## TEXTE PRÉSENTÉ

ZNIEFF 230031041
LA ZONE ALLUVIALE DE JUMIÈGES

(n° régional : 8517)

Commentaires généraux

Au sein de la Vallée de la Seine aval, les marais de la boucle de Jumièges s’étendent sur les communes de Jumièges à l’aval et du Mesnil-sous-Jumièges à l’amont. Ils sont inscrits sur des terrains alluvionnaires (essentiellement des limons, argiles, sablons…) récents, entre le fleuve, la Forêt de Jumièges et l’agglomération de Jumièges.

Sur un peu moins d’un millier d’hectares (839 ha), cette zone humide constitue une entité écologique de premier ordre pour la région. En effet, si les zones humides alluviales sont dégradées et régressent fortement depuis plusieurs décennies, particulièrement les marais de la basse Vallée de la Seine, cette zone conserve encore des milieux de grande qualité. Au cœur de cette ZNIEFF de type II, le sous-ensemble qui concentre les habitats, la flore et la faune de plus grand intérêt est reconnu en ZNIEFF de type I « Marais de Jumièges » (8517.0001 ; 261.23 ha).

L’intérêt de cette zone est notamment lié à son caractère plus ou moins humidité : même si les digues empêchent les crues de la Seine de recouvrir les prairies, les fortes précipitations et les remontées de la nappe peuvent inonder les secteurs les plus déprimés. Ces inondations constituent, dans une certaine mesure, une contrainte pour les activités agro-pastorales, mais elles favorisent le développement d’habitats, d’une flore et d’une faune souvent remarquables.

## DONNÉES FOURNIES
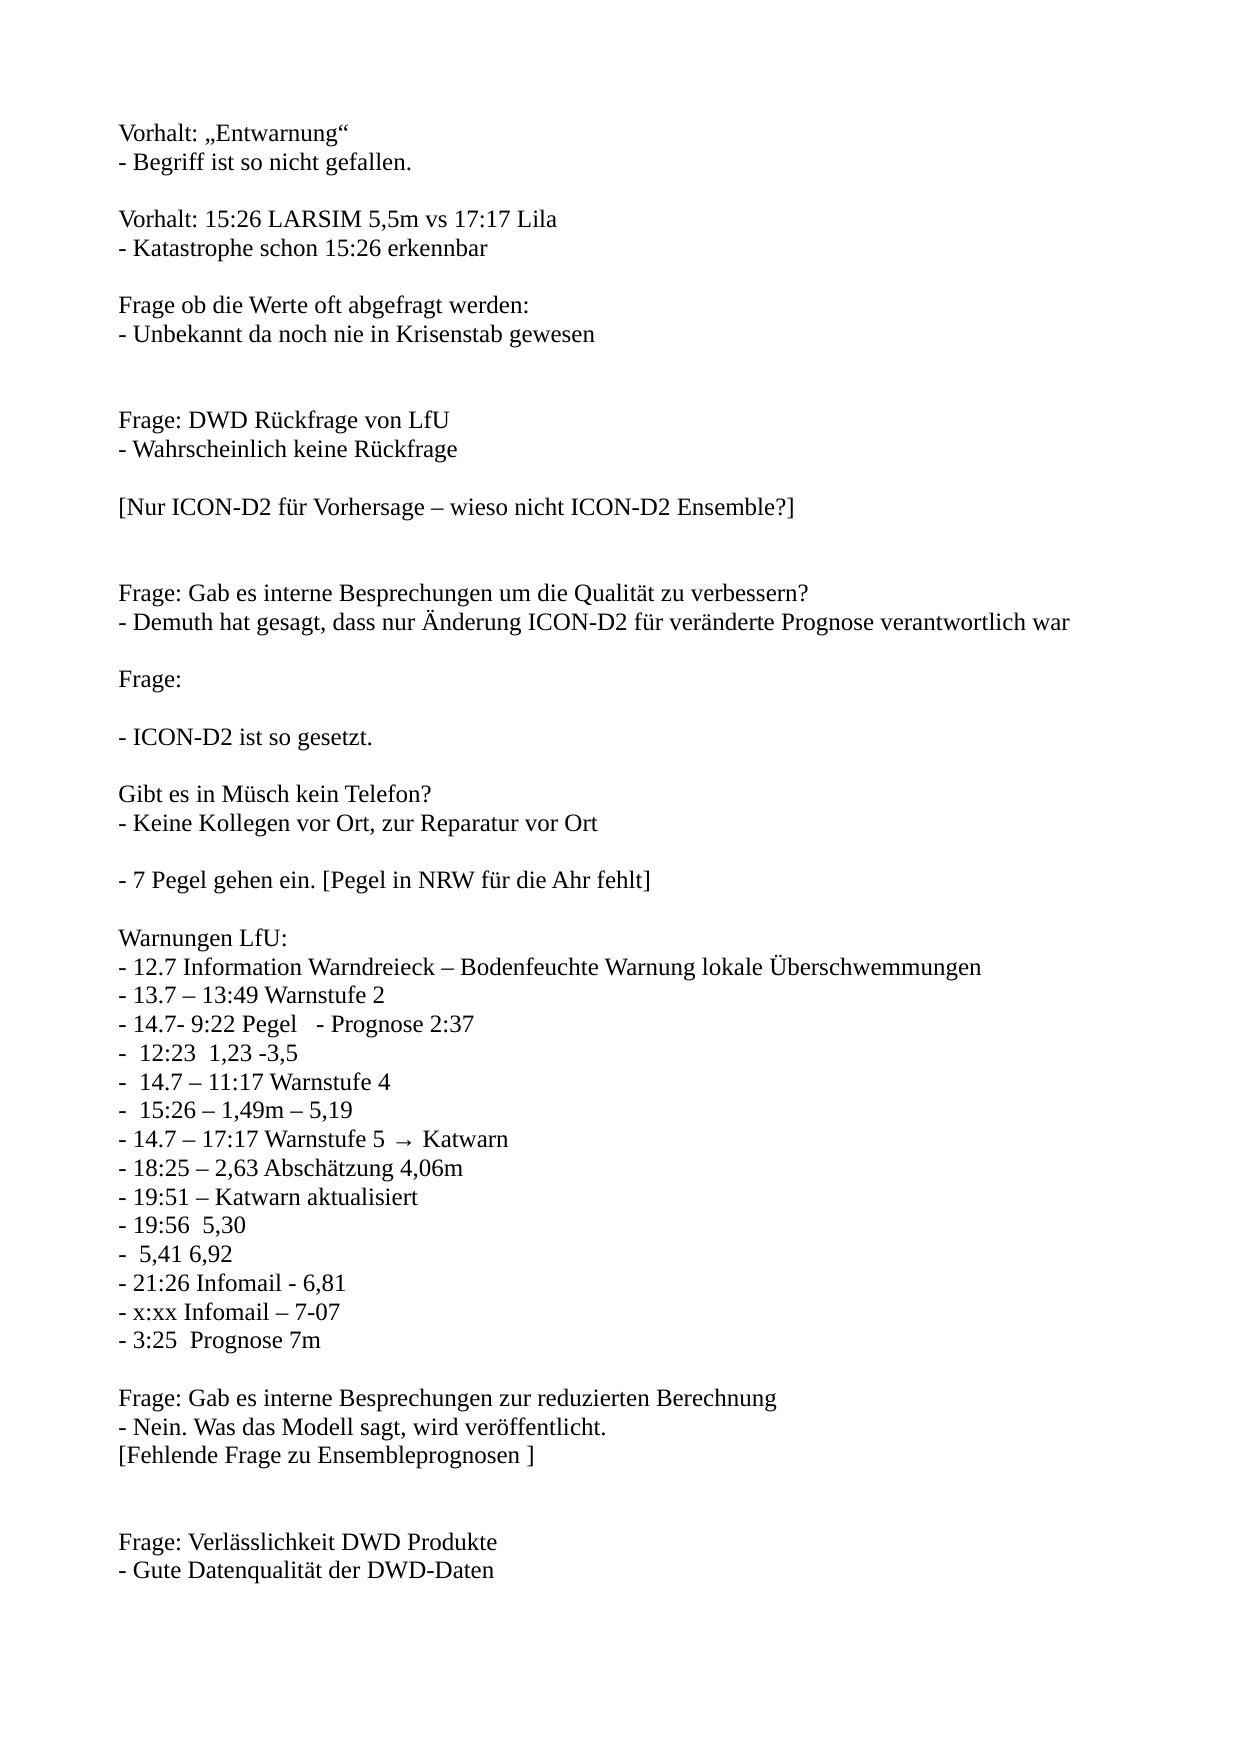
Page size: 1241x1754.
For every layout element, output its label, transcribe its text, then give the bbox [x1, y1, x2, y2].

## TRAVAIL DEMANDÉ
(A) Reproduisez le passage du texte sur la zone alluviale de Jumièges qui commence par « L’intérêt de cette » et se poursuit jusqu'à « faune souvent remarquables. ».
(B) Quelle superficie la zone humide couvre-t-elle selon le texte sur la zone alluviale de Jumièges ?
Le matériel ci-dessus n'est pas nécessaire.

## RÉPONSES DANS L'ORDRE
(A)
L’intérêt de cette zone est notamment lié à son caractère plus ou moins humidité : même si les digues empêchent les crues de la Seine de recouvrir les prairies, les fortes précipitations et les remontées de la nappe peuvent inonder les secteurs les plus déprimés. Ces inondations constituent, dans une certaine mesure, une contrainte pour les activités agro-pastorales, mais elles favorisent le développement d’habitats, d’une flore et d’une faune souvent remarquables.

(B) 839 hectares.